Assigned task: Every entry below should be printed exactly, without its images.
*** Records shown ***
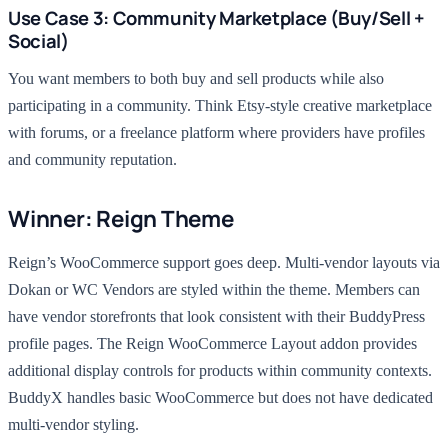
Use Case 3: Community Marketplace (Buy/Sell +
Social)
You want members to both buy and sell products while also
participating in a community. Think Etsy-style creative marketplace
with forums, or a freelance platform where providers have profiles
and community reputation.
Winner: Reign Theme
Reign’s WooCommerce support goes deep. Multi-vendor layouts via
Dokan or WC Vendors are styled within the theme. Members can
have vendor storefronts that look consistent with their BuddyPress
profile pages. The Reign WooCommerce Layout addon provides
additional display controls for products within community contexts.
BuddyX handles basic WooCommerce but does not have dedicated
multi-vendor styling.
***
Answer space:
Use Case 3: Community Marketplace (Buy/Sell +
Social)
You want members to both buy and sell products while also
participating in a community. Think Etsy-style creative marketplace
with forums, or a freelance platform where providers have profiles
and community reputation.
Winner: Reign Theme
Reign’s WooCommerce support goes deep. Multi-vendor layouts via
Dokan or WC Vendors are styled within the theme. Members can
have vendor storefronts that look consistent with their BuddyPress
profile pages. The Reign WooCommerce Layout addon provides
additional display controls for products within community contexts.
BuddyX handles basic WooCommerce but does not have dedicated
multi-vendor styling.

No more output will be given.